Auch Mitte 2019, als sich eine erneute Häufung der Brandstiftungen abzeichnete, berief die Polizei die Einsatzgruppe „Nachtwache“ mit zunächst fünf Ermittlern ins Leben.

Parallel kündigte die Berliner CDU eine Prämie von 1000 Euro für sachdienliche Hinweise an, die zur Aufklärung von Brandstiftungen führen – der Neuköllner Kreisverband wollte noch einmal 200 Euro drauflegen. Ausgezahlt wurde die Prämie allerdings nie, wie der Neuköllner Kreisvorsitzende und stellvertretende Landesvorsitzende der CDU, Falko Liecke, auf Anfrage bestätigt. „Mit unserem öffentlichen Aufruf und der ausgelobten Prämie wollten wir politisch verdeutlichen, dass wir anders als der Innensenator nicht gewillt sind, tatenlos zuzuschauen, wie Nacht für Nacht in Berlin Autos abfackeln“, teilte Liecke mit.
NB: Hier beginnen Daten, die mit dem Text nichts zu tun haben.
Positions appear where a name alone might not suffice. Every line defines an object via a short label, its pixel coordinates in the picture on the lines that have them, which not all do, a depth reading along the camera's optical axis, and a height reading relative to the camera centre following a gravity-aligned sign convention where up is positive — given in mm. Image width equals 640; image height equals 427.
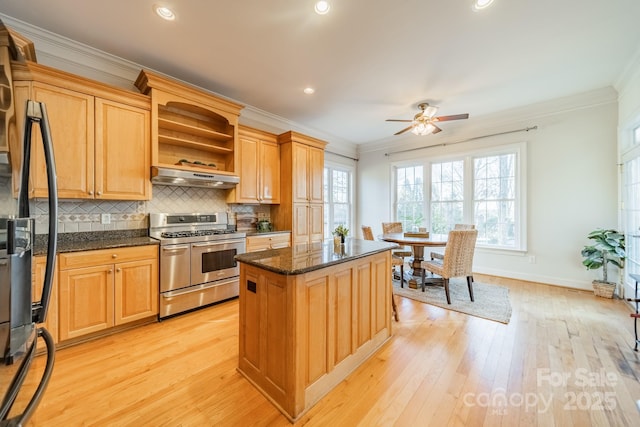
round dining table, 3500 -410
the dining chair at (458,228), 4035 -248
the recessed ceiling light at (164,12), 2078 +1723
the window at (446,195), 4988 +375
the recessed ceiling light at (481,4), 2006 +1720
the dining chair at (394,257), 3701 -683
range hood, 2814 +425
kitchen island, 1501 -736
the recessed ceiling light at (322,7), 2037 +1728
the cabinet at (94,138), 2260 +757
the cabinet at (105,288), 2174 -725
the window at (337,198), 5867 +380
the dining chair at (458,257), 3182 -579
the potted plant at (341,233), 2348 -188
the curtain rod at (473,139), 4186 +1431
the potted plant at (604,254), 3279 -557
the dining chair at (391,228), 4984 -296
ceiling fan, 3602 +1339
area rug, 2943 -1162
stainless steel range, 2746 -572
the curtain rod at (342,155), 5756 +1414
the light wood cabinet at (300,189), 4172 +431
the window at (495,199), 4445 +268
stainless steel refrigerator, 661 -158
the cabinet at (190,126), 2828 +1132
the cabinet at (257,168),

CDU hätte die Prämie "sehr gerne ausgezahlt"

Wäre jemand durch einen entsprechenden Hinweis rechtskräftig verurteilt worden, hätte die CDU die Prämie „sehr gerne ausgezahlt“. „Ob das so war, können wir nicht sagen, aber wir können zumindest festhalten, dass sich niemand bei der CDU gemeldet und Anspruch auf die Prämie erhoben hat“, sagt Liecke weiter und kündigt an, weiter mit Nachdruck darauf pochen zu wollen, dass der Senat „endlich einen ernsthaften Aufklärungswillen zeigt“. Auch die Polizei will nicht spekulieren, ob die Ankündigung der CDU ernsthaft zu Hinweisen geführt hat. Entsprechende Statistiken zu den Hinweisen würden nicht geführt und politische Kampagnen nicht bewertet, heißt es.
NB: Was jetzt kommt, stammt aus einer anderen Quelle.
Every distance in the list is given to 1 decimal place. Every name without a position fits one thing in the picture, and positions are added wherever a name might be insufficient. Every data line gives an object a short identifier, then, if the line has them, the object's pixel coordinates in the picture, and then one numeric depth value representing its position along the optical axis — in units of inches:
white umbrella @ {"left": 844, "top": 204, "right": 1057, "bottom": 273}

Derweil brennen weiter fast jede Nacht Autos in Berlin – am Mittwoch ein Wohnanhänger in Prenzlauer Berg, am Donnerstag ein Renault in Hellersdorf. Am Samstag wurden bei einem Brand in einer Tiefgarage in Charlottenburg drei Autos komplett zerstört. Am Sonntag teilte die Polizei mit, sie vermute Brandstiftung. Die Ermittlungen in allen drei Fällen dauern an.